I chose to be in a sexual relationship with this person, and if it weren't for my birth control pills, I might have gotten pregnant by him. There were a couple of times where I thought that I might have, and each time I knew immediately that I would have an abortion. I knew from a very early age that I never wanted children, and I also knew that having his child would tie me to him forever. Despite his attempts to control everything I thought, said, and did, being tied to him forever was not an option for me, and while his controlling, abusive behavior killed everything else in me, it thankfully did not kill my belief that I had the right to make a choice. This is one of the many reasons why I am pro-choice--because there are so many other women who are in similar (and worse) situations. For many women, the right to a safe, legal abortion is their only saving grace in an abusive relationship, whether the abuse is physical, emotional, verbal, sexual, etc. Leaving an abusive situation is difficult enough--add a child/children into the mix, and it becomes nearly impossible.

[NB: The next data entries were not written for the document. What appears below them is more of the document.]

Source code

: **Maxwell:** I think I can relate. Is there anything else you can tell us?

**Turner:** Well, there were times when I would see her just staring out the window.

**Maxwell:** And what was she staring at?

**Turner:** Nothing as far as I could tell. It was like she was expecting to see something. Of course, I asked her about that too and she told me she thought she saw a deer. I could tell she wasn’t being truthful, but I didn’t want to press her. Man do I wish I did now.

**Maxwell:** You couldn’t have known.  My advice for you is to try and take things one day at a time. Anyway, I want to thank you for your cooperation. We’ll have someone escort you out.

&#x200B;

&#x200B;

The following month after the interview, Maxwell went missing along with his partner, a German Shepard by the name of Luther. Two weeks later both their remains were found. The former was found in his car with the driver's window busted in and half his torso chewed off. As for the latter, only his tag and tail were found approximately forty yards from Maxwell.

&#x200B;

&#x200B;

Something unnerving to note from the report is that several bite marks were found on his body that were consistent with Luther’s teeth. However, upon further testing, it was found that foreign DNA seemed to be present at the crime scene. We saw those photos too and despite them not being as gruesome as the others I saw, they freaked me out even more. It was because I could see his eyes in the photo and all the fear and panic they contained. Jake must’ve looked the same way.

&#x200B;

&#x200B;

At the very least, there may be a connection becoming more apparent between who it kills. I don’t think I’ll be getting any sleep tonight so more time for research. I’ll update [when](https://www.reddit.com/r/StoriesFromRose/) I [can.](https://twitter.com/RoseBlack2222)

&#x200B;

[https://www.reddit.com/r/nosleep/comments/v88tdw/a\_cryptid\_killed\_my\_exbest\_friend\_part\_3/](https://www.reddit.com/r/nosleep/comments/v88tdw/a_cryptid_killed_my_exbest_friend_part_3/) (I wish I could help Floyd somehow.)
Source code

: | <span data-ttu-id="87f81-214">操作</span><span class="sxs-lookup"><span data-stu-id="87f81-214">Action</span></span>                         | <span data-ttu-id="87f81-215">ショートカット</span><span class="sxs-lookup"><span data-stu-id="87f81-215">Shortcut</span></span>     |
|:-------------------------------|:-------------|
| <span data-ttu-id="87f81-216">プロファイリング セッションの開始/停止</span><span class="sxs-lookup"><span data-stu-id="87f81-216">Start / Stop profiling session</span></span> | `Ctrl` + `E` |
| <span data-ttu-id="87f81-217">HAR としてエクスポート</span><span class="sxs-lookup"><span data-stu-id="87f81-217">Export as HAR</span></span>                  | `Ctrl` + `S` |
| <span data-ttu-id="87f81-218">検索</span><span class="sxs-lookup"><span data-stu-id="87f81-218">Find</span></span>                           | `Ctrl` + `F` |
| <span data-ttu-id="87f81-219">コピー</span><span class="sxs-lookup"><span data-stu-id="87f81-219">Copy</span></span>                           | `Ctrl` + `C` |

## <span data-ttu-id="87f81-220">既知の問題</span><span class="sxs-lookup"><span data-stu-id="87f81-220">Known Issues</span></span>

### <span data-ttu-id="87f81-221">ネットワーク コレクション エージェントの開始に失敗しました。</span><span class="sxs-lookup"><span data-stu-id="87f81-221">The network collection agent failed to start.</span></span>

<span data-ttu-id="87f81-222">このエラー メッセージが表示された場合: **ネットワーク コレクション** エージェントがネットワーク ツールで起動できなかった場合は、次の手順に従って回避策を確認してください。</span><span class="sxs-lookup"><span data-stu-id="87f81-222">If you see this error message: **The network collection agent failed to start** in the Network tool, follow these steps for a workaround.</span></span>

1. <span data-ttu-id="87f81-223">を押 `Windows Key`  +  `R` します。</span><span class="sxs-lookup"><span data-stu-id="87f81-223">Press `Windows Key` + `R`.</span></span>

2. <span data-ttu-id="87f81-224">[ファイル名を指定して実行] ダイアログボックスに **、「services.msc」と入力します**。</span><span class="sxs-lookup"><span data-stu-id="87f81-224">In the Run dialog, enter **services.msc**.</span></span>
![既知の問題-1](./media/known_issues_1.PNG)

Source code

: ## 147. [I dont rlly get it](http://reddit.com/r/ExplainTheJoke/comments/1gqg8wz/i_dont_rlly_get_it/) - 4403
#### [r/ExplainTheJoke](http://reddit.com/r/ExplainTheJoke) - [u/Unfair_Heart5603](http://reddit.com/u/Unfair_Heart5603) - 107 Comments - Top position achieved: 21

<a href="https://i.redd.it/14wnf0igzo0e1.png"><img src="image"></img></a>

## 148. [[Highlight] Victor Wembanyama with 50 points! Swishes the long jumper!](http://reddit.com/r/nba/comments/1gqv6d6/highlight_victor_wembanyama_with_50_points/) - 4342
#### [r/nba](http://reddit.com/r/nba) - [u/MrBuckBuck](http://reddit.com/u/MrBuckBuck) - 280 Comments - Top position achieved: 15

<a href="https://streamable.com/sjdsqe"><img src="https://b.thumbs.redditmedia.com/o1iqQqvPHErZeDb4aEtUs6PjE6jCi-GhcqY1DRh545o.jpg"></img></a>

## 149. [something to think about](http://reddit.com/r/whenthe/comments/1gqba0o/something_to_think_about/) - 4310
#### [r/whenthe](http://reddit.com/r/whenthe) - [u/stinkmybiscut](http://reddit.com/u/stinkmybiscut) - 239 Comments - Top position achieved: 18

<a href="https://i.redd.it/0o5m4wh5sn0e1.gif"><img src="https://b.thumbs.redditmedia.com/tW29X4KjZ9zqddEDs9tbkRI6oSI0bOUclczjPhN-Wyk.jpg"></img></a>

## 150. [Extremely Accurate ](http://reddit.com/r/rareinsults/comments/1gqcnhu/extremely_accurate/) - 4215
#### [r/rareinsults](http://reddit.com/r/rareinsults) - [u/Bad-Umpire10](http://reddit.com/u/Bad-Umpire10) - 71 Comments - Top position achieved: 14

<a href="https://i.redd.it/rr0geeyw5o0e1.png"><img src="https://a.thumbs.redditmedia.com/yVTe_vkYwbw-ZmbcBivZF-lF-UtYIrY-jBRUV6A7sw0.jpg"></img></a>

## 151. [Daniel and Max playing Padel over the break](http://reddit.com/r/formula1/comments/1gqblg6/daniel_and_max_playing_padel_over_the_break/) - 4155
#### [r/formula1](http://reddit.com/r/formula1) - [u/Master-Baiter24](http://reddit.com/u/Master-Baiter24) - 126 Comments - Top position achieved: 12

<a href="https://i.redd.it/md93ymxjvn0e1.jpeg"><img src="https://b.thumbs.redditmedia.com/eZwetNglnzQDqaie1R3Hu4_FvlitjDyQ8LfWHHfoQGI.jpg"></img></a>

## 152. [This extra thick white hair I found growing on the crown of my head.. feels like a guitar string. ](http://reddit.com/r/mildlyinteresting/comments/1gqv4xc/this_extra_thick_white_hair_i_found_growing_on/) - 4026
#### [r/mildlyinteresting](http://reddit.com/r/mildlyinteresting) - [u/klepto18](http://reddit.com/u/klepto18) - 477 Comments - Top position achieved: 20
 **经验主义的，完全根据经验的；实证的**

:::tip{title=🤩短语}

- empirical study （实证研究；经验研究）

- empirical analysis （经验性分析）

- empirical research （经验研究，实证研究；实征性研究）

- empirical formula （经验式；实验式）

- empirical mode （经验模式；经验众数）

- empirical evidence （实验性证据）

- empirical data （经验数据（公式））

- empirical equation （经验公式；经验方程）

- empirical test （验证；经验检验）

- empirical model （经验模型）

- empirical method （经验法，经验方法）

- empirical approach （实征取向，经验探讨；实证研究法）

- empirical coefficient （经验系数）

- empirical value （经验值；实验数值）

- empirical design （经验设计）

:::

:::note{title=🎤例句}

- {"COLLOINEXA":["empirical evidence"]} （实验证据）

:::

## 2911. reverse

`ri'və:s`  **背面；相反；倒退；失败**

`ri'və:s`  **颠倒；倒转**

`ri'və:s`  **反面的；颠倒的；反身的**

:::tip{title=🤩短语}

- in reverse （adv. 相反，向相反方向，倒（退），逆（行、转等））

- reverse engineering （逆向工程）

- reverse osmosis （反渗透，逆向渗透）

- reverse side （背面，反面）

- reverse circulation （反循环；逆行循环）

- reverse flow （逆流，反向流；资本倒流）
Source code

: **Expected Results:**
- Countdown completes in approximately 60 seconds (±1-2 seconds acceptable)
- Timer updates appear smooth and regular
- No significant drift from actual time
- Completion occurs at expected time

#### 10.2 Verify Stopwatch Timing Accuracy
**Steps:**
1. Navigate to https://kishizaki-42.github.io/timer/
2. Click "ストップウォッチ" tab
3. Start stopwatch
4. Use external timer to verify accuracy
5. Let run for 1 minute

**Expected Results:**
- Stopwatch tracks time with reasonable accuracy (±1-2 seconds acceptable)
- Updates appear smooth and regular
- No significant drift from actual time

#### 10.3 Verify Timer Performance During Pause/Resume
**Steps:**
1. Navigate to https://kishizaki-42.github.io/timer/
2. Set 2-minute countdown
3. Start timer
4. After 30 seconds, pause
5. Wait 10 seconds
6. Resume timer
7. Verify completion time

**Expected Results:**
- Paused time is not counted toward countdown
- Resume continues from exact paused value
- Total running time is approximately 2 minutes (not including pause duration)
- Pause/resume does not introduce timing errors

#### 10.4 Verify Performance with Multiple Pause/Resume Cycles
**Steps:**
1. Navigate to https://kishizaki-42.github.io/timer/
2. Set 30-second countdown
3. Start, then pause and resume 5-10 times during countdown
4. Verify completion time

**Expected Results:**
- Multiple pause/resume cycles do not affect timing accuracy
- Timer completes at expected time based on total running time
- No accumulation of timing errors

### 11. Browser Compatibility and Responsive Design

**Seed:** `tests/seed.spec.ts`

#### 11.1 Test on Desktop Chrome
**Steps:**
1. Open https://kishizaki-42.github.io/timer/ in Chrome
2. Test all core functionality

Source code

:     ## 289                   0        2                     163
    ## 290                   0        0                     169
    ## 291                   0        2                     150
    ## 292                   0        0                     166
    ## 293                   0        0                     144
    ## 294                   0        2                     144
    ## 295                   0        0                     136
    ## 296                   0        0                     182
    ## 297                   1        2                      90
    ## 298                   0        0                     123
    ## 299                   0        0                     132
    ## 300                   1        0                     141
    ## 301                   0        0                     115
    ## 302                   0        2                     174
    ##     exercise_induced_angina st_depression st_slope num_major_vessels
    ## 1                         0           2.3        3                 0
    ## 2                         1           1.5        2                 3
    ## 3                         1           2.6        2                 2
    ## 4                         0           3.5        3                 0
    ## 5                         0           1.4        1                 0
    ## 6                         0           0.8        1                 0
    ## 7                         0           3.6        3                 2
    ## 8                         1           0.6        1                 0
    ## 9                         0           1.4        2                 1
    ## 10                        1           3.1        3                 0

Somewhere along the line, the term "pro-choice" came to mean "pro-abortion," and apparently any person who is pro-choice wants all pregnant women to terminate their pregnancies regardless of whether or not they want to. These accusations come from the anti-choice crowd, which is comprised of the Republicans, the "Religious Right," etc., who want all pregnant women to continue their pregnancies regardless of whether or not they want to...sound familiar? Apparently, it's perfectly ok to control women's bodies as long as your agenda falls into the right category. Unfortunately for the anti-choice crowd, pro-choice does NOT mean we want all pregnant women to indiscriminately terminate their pregnancies--it means we want all pregnant women to have a choice in the matter, whether she chooses to have an abortion or continue the pregnancy and parent the child or put hir up for adoption. Whether a woman is in an abusive relationship, she was raped, she had a casual encounter, or she's in a relationship, whether a woman had a consensual encounter and used some form of contraception and had an "oops" or didn't use contraception at all, she has the right to say no or yes to a pregnancy. It is her choice, and nobody else's.

If a woman chooses not to continue the pregnancy, for whatever reason, she should have the right to access a safe, legal, affordable abortion. If a woman chooses to continue the pregnancy, she should have the right to a safe and healthy pregnancy and birthing experience, whether it's in a hospital or at home. If she chooses to place the child up for adoption, she should have the right to ensure that the child goes to a loving, healthy family, free from abuse and neglect. If she chooses to parent, she should have the right to financial assistance should she need it, as well as parenting classes, support groups, etc. The fact of the matter is that pregnant women, whether they choose to terminate a pregnancy or continue it, have very little agency when it comes to their reproductive health, and this has to change.